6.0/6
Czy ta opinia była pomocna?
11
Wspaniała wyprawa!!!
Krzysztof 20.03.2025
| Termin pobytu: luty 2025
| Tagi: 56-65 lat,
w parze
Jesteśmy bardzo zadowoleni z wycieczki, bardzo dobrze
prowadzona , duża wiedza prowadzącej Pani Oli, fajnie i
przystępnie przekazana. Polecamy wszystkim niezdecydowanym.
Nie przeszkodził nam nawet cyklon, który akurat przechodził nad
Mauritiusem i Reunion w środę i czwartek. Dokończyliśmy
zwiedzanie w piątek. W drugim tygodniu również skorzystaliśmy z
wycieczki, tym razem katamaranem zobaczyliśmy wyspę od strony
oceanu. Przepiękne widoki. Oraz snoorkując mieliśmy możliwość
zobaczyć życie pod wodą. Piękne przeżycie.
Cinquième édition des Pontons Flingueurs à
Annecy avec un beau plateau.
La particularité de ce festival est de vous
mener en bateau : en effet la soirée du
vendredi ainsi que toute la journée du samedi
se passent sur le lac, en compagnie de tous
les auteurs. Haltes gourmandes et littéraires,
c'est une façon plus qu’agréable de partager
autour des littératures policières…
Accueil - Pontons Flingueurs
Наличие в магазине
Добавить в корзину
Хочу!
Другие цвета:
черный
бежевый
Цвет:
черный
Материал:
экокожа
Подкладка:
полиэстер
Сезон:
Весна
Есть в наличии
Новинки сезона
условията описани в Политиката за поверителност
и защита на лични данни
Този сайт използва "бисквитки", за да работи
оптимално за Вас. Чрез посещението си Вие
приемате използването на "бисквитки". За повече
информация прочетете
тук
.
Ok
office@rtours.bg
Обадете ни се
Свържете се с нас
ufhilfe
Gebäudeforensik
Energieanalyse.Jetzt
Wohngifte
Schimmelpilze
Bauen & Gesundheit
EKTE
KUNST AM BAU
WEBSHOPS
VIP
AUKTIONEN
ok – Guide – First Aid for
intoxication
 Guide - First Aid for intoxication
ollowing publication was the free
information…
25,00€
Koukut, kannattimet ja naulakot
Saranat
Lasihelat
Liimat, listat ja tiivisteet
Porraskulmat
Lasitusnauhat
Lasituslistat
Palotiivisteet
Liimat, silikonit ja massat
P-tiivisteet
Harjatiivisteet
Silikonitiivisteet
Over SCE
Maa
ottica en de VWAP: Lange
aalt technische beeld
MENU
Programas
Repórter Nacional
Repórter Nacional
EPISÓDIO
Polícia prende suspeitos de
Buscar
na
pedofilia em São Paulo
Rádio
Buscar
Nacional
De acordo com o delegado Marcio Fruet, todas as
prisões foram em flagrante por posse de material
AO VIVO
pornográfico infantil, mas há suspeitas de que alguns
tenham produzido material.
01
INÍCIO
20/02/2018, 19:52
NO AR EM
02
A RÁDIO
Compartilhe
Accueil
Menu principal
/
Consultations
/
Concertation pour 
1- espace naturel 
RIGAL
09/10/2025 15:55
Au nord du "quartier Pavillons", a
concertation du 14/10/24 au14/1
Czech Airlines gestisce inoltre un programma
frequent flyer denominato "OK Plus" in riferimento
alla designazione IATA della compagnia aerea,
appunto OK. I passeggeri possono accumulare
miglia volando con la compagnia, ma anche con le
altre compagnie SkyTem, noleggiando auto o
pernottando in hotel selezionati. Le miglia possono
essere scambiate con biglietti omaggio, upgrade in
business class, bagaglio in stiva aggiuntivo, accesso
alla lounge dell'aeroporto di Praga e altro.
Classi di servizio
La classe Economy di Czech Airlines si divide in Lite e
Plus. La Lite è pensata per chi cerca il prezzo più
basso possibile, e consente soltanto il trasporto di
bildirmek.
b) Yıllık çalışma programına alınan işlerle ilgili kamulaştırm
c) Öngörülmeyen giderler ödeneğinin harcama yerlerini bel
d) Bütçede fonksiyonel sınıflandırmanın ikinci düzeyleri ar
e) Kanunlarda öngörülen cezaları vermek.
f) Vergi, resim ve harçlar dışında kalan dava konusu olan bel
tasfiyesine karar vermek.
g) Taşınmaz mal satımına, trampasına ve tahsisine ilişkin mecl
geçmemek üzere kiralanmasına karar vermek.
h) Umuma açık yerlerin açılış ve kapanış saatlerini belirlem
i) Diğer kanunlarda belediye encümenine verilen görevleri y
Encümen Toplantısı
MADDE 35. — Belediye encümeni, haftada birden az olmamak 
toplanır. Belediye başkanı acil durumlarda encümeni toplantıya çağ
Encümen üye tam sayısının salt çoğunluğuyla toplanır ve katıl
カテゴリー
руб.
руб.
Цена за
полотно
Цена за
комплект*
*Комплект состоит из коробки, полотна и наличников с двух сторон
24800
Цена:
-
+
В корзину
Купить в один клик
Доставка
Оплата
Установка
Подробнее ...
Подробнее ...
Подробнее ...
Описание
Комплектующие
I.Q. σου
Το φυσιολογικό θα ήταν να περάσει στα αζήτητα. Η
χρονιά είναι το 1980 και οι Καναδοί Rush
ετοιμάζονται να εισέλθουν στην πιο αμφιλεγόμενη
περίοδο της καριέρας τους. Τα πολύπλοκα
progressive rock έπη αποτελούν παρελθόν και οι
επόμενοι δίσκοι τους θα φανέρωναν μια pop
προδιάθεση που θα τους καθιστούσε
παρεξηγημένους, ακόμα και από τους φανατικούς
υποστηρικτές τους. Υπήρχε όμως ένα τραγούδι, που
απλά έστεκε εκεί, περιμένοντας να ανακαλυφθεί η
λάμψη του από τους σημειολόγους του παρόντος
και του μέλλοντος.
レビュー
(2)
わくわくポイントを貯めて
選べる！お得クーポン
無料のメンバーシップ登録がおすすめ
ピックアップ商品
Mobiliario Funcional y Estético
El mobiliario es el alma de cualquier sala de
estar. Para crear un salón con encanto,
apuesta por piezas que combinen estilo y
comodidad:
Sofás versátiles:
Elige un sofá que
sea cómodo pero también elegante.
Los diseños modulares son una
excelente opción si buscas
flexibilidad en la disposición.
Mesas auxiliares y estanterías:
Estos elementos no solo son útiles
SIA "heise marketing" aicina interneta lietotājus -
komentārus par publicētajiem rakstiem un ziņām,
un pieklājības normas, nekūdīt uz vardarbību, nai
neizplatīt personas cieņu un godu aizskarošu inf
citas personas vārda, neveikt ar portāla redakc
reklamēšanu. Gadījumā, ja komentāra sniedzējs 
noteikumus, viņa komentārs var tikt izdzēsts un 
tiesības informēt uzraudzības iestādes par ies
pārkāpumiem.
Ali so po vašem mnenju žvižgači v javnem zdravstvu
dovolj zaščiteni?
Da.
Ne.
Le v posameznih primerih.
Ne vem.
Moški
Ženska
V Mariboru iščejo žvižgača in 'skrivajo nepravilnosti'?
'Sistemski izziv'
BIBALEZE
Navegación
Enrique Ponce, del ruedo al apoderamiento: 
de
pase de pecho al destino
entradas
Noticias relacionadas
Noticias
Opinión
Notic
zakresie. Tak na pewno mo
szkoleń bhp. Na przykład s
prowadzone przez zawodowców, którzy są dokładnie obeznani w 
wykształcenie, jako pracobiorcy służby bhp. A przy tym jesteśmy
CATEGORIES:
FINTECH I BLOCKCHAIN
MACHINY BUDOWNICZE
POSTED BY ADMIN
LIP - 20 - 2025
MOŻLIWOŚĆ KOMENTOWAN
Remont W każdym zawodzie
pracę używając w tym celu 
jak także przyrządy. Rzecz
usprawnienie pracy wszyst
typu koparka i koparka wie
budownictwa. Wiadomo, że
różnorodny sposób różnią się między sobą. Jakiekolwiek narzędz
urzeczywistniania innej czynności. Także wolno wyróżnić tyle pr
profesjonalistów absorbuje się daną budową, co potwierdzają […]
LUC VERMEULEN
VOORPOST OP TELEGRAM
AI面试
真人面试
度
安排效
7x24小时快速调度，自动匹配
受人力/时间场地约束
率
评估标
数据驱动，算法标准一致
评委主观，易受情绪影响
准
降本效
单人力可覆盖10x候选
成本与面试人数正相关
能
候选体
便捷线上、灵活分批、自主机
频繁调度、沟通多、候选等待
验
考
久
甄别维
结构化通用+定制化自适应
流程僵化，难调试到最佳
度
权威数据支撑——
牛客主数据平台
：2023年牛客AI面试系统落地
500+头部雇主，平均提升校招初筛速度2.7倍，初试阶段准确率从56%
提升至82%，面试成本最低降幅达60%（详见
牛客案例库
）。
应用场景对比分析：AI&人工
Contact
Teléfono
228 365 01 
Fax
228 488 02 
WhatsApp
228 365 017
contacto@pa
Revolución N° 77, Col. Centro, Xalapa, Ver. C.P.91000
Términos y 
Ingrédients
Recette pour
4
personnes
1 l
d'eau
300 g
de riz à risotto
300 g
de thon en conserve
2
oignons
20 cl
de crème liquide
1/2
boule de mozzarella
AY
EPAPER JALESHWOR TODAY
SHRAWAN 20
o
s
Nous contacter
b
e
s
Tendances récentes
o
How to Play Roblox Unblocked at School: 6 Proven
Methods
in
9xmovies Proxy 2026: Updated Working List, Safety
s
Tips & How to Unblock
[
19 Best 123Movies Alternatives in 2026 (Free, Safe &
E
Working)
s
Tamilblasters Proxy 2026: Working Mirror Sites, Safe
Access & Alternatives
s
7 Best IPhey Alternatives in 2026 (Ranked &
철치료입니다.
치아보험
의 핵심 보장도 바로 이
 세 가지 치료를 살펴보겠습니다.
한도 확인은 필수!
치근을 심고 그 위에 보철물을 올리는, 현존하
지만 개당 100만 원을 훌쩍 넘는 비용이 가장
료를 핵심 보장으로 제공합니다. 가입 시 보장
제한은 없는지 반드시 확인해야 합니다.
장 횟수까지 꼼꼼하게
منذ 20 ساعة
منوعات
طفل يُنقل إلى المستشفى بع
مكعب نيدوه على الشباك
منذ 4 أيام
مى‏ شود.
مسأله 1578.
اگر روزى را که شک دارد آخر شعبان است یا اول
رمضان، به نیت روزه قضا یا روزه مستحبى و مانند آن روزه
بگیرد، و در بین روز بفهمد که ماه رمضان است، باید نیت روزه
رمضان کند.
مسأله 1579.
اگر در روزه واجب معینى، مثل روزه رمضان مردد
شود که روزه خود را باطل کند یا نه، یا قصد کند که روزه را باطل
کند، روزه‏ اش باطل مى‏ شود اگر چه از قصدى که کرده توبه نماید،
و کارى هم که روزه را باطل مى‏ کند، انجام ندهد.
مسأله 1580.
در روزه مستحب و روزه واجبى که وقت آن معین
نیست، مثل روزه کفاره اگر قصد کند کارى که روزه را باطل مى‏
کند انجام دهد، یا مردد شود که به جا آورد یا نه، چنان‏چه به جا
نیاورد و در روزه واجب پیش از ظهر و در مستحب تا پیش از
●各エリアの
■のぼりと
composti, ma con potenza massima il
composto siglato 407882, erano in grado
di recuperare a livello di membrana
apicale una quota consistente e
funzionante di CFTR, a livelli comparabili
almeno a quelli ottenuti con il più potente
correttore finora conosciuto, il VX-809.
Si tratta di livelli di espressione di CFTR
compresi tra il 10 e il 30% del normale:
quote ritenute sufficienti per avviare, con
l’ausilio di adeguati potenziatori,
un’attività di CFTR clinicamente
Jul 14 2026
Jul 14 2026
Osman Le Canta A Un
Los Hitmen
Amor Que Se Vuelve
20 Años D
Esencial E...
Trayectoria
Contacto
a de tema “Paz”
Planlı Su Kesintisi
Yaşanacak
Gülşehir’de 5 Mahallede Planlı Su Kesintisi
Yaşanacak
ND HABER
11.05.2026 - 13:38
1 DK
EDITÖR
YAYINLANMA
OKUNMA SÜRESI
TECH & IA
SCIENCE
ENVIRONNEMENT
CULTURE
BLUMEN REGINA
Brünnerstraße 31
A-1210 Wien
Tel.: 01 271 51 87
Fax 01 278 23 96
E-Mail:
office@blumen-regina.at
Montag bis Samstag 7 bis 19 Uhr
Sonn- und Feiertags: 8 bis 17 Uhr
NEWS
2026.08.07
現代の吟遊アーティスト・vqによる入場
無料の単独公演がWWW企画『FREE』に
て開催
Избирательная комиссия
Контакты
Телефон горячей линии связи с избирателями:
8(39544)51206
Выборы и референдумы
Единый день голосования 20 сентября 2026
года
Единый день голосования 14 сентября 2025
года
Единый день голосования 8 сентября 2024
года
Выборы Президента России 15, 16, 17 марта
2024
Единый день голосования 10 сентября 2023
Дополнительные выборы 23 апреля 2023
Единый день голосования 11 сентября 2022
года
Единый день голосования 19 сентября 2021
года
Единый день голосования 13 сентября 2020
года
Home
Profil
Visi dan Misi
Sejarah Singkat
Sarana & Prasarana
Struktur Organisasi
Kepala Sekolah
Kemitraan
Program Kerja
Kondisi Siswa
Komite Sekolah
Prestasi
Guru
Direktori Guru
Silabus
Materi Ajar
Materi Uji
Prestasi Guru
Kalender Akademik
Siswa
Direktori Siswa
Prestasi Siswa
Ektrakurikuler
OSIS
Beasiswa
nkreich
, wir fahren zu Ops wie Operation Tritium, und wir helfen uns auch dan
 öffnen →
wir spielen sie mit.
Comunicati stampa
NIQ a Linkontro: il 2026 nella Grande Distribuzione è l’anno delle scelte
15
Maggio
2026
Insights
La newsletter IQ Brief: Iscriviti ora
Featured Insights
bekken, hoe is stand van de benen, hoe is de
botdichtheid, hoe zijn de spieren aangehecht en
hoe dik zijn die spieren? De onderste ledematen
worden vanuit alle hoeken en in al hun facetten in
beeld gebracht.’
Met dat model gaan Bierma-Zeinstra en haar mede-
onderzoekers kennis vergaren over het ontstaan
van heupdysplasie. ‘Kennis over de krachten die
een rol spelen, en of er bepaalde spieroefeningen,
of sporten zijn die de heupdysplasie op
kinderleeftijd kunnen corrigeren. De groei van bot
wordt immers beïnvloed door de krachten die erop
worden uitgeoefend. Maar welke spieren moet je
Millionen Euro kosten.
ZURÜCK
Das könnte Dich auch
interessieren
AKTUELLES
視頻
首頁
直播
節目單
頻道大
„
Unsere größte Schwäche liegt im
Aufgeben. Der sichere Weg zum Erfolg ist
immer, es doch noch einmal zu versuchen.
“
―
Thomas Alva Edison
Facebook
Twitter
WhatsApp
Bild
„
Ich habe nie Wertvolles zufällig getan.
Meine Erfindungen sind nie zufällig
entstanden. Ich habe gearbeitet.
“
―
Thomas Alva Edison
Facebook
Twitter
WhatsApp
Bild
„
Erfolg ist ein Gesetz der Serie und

--

[Job item] In the entries above, restate word for word the lines between the one holding "Този сайт използва" and the one holding "pornográfico infantil, mas", inclusive, and nothing besides.

[Written answer]
Този сайт използва "бисквитки", за да работи
оптимално за Вас. Чрез посещението си Вие
приемате използването на "бисквитки". За повече
информация прочетете
тук
.
Ok
office@rtours.bg
Обадете ни се
Свържете се с нас
ufhilfe
Gebäudeforensik
Energieanalyse.Jetzt
Wohngifte
Schimmelpilze
Bauen & Gesundheit
EKTE
KUNST AM BAU
WEBSHOPS
VIP
AUKTIONEN
ok – Guide – First Aid for
intoxication
 Guide - First Aid for intoxication
ollowing publication was the free
information…
25,00€
Koukut, kannattimet ja naulakot
Saranat
Lasihelat
Liimat, listat ja tiivisteet
Porraskulmat
Lasitusnauhat
Lasituslistat
Palotiivisteet
Liimat, silikonit ja massat
P-tiivisteet
Harjatiivisteet
Silikonitiivisteet
Over SCE
Maa
ottica en de VWAP: Lange
aalt technische beeld
MENU
Programas
Repórter Nacional
Repórter Nacional
EPISÓDIO
Polícia prende suspeitos de
Buscar
na
pedofilia em São Paulo
Rádio
Buscar
Nacional
De acordo com o delegado Marcio Fruet, todas as
prisões foram em flagrante por posse de material
AO VIVO
pornográfico infantil, mas há suspeitas de que alguns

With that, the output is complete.